> _Data extract_:
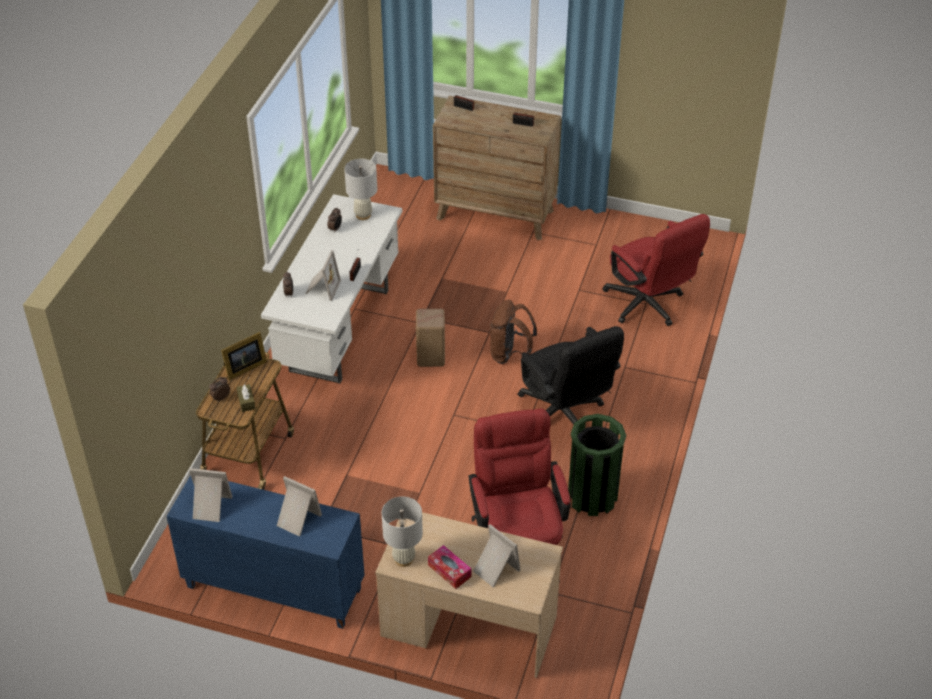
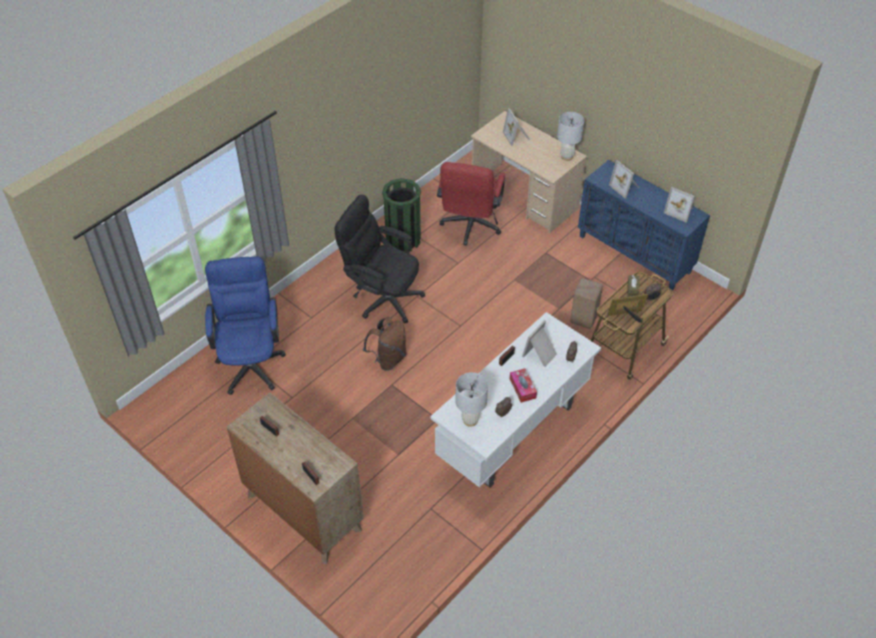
camera: 155 degrees left, 5 degrees up
(431, 358) = (451, 378): beige stool -> beige stool (583, 318)
(449, 571) = (543, 143): tissue box -> tissue box (522, 388)
(564, 416) = (382, 297): black office chair -> black office chair turned 60 degrees counterclockwise
(648, 306) = (251, 361): red office chair -> blue office chair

> _Instructions to follow_: Starting at the line where "(431, 358) = (451, 378): beige" appears, write out every line exactly as it stands until the listing ends, and add nothing.

> _Answer section_:
(431, 358) = (451, 378): beige stool -> beige stool (583, 318)
(449, 571) = (543, 143): tissue box -> tissue box (522, 388)
(564, 416) = (382, 297): black office chair -> black office chair turned 60 degrees counterclockwise
(648, 306) = (251, 361): red office chair -> blue office chair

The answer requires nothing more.